In order to determine how much of the variation in heterozygote frequency over generations can be attributed to the outcrossing rate of the previous year we estimated the simple regression coefficient of outcrossing rate in one generation on the proportion of heterozygotes in the succeeding generation (both proportions transformed to angular values). This was non-significant thus disproving a linear functional relationship. However, a high and significant product-moment correlation coefficient was found between the proportion of heterozygotes and outcrossing rate of the same generation: 0.874 on row data and 0.869 after angular transformation. Therefore, if we assume that (i) sampling errors were minimal, (ii) the high correlation between t and R is not spurious, and (iii) there was substantial nongenetic control of outcrossing rate, one would conclude that there was a cyclic adjustment of fitness of the genotypes. This would be an efficient mechanism for maintenance of non-trivial equilibrium in a closed population such as the one we investigated.
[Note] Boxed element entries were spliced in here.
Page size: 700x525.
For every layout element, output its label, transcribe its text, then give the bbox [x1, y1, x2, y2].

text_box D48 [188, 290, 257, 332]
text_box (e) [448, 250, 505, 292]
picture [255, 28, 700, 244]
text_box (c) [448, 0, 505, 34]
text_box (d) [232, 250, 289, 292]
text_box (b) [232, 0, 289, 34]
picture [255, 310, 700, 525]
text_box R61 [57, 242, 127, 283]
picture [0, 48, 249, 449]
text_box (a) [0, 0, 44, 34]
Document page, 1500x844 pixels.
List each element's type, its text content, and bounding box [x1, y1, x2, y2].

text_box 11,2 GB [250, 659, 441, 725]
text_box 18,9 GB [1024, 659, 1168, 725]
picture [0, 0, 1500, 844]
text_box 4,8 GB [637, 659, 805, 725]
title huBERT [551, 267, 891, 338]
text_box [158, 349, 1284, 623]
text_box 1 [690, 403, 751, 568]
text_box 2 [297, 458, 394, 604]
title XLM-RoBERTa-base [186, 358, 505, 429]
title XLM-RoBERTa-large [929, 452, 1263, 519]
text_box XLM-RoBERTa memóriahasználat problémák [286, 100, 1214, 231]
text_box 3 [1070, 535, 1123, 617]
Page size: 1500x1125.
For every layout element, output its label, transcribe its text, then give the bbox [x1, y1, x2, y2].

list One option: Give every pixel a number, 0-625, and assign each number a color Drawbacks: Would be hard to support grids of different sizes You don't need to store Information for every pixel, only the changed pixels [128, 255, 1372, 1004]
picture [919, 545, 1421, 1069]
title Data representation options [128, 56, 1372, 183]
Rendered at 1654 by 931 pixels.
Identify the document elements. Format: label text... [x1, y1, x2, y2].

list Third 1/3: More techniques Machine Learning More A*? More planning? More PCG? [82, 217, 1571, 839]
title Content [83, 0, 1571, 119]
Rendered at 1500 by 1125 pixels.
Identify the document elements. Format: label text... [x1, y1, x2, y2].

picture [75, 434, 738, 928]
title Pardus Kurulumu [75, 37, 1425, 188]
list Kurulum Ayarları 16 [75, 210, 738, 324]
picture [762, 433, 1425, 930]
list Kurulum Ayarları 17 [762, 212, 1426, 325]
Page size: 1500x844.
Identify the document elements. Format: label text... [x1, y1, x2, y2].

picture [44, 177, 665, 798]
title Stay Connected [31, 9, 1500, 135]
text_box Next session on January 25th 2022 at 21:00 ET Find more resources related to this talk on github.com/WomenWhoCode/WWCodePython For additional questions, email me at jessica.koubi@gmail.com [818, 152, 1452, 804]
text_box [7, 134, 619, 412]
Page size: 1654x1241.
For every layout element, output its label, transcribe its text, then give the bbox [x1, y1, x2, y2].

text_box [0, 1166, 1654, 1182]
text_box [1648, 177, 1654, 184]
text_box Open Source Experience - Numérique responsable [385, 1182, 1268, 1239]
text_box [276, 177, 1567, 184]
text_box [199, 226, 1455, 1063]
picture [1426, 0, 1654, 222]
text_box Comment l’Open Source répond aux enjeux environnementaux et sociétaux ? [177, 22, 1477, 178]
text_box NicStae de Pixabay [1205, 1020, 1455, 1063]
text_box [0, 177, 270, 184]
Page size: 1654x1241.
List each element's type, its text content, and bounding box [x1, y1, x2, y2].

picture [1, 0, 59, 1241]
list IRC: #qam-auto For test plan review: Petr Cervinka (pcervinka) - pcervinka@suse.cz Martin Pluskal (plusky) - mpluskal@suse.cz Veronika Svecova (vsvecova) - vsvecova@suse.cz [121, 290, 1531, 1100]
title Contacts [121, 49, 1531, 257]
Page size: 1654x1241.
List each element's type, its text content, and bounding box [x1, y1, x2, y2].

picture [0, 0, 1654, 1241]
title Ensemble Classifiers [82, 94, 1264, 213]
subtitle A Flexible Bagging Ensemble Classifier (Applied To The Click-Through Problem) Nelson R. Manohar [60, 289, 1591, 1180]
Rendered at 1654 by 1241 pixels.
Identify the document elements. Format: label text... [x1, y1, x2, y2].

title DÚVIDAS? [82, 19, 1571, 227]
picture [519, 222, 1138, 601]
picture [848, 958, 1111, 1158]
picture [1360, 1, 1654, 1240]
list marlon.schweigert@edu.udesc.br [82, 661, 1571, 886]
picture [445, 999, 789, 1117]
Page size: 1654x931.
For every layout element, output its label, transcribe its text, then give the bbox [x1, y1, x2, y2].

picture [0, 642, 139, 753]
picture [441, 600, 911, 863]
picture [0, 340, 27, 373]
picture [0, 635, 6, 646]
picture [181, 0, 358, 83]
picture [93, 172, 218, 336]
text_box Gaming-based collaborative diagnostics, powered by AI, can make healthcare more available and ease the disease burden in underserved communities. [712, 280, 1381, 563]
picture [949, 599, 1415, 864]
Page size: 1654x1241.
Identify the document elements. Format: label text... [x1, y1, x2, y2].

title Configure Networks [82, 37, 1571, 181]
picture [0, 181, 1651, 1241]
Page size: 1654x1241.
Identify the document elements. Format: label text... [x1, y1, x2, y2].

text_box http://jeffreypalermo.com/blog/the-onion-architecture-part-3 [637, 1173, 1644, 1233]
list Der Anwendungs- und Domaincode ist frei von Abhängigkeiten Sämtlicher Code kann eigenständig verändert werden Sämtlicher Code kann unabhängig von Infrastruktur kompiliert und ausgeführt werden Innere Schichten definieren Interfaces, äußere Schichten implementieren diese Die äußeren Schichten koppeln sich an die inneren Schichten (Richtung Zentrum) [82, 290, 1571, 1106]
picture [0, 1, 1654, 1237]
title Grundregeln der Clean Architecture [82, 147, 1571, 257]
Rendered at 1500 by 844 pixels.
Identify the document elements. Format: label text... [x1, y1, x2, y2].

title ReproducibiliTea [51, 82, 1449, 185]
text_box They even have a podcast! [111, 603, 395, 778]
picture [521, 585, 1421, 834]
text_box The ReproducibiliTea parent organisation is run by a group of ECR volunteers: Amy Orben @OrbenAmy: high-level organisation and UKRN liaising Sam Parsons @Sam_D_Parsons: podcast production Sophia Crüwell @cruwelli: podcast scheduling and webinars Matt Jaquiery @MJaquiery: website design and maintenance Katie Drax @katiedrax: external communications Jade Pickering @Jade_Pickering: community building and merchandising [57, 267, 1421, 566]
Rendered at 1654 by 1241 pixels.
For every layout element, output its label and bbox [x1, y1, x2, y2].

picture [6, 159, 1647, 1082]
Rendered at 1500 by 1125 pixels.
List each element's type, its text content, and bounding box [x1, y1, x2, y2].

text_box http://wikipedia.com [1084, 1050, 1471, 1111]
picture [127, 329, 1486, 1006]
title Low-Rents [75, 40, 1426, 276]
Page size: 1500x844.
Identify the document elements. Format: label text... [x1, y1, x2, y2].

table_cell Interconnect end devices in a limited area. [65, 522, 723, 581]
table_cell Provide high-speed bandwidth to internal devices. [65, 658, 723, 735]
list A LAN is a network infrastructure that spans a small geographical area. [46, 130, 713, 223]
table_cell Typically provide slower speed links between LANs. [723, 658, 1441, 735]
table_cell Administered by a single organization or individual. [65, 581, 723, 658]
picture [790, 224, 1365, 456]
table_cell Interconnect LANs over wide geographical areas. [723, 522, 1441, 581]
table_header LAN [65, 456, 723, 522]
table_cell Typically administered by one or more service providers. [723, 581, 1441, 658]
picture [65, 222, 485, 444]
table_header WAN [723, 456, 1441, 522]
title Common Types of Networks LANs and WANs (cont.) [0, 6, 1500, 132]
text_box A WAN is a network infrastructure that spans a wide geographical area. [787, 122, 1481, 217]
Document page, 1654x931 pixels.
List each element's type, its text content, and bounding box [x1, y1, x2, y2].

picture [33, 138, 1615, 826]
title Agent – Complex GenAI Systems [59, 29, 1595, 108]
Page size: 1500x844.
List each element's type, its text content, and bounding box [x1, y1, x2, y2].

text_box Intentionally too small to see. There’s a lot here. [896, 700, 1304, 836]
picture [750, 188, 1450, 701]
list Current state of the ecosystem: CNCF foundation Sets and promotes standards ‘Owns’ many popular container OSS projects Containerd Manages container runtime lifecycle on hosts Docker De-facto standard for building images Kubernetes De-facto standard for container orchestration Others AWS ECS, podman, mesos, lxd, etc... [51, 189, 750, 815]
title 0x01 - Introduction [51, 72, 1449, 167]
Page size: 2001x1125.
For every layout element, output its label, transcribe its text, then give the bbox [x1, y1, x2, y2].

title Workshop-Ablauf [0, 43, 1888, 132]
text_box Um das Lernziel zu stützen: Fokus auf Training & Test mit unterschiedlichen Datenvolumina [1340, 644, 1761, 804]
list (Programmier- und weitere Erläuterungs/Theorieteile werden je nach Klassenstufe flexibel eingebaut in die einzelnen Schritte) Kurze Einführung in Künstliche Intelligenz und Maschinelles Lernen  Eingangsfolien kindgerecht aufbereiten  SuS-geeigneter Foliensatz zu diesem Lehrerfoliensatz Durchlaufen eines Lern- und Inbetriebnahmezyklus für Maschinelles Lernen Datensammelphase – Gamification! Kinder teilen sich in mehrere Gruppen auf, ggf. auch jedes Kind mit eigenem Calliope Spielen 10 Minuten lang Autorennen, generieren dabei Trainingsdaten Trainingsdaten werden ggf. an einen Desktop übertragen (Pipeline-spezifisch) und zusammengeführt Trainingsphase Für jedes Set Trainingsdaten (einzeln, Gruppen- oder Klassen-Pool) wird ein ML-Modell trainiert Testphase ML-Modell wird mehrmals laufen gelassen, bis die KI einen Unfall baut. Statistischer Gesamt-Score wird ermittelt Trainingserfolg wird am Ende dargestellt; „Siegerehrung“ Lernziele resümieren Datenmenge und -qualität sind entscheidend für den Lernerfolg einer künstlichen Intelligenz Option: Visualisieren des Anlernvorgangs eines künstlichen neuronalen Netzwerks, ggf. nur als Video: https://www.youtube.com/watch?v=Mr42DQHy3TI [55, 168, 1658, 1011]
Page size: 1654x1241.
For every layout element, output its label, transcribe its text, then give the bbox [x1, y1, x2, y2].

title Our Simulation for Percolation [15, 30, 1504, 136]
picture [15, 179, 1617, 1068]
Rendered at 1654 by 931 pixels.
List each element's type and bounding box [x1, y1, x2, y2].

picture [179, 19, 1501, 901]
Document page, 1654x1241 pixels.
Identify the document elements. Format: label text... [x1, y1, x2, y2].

Considerably enlarged experiments are in progress at the Crop Science Department, U. of S., for a more detailed study in this area.
References:
Allard, R. W., and P. L. Workman. 1963. Population studies in predominantly
self-pollinated species. IV. Seasonal fluctuations in estimated values
of genetic parameters in lima bean populations. Evolution 17:470-480.
Jain, S. K., and R. W. Allard. 1960. Population studies in predominantly self-pollinated species. I. Evidence for heterozygote advantage in a closed population of barley. Proc. Nat. Acad. Sci. 46:1373-1377.
Jain, S. K., and D. R. Marshall. 1967. Genetic changes in a barley population analysed in terms of some life cycle components of selection. Genetica 38:355-370.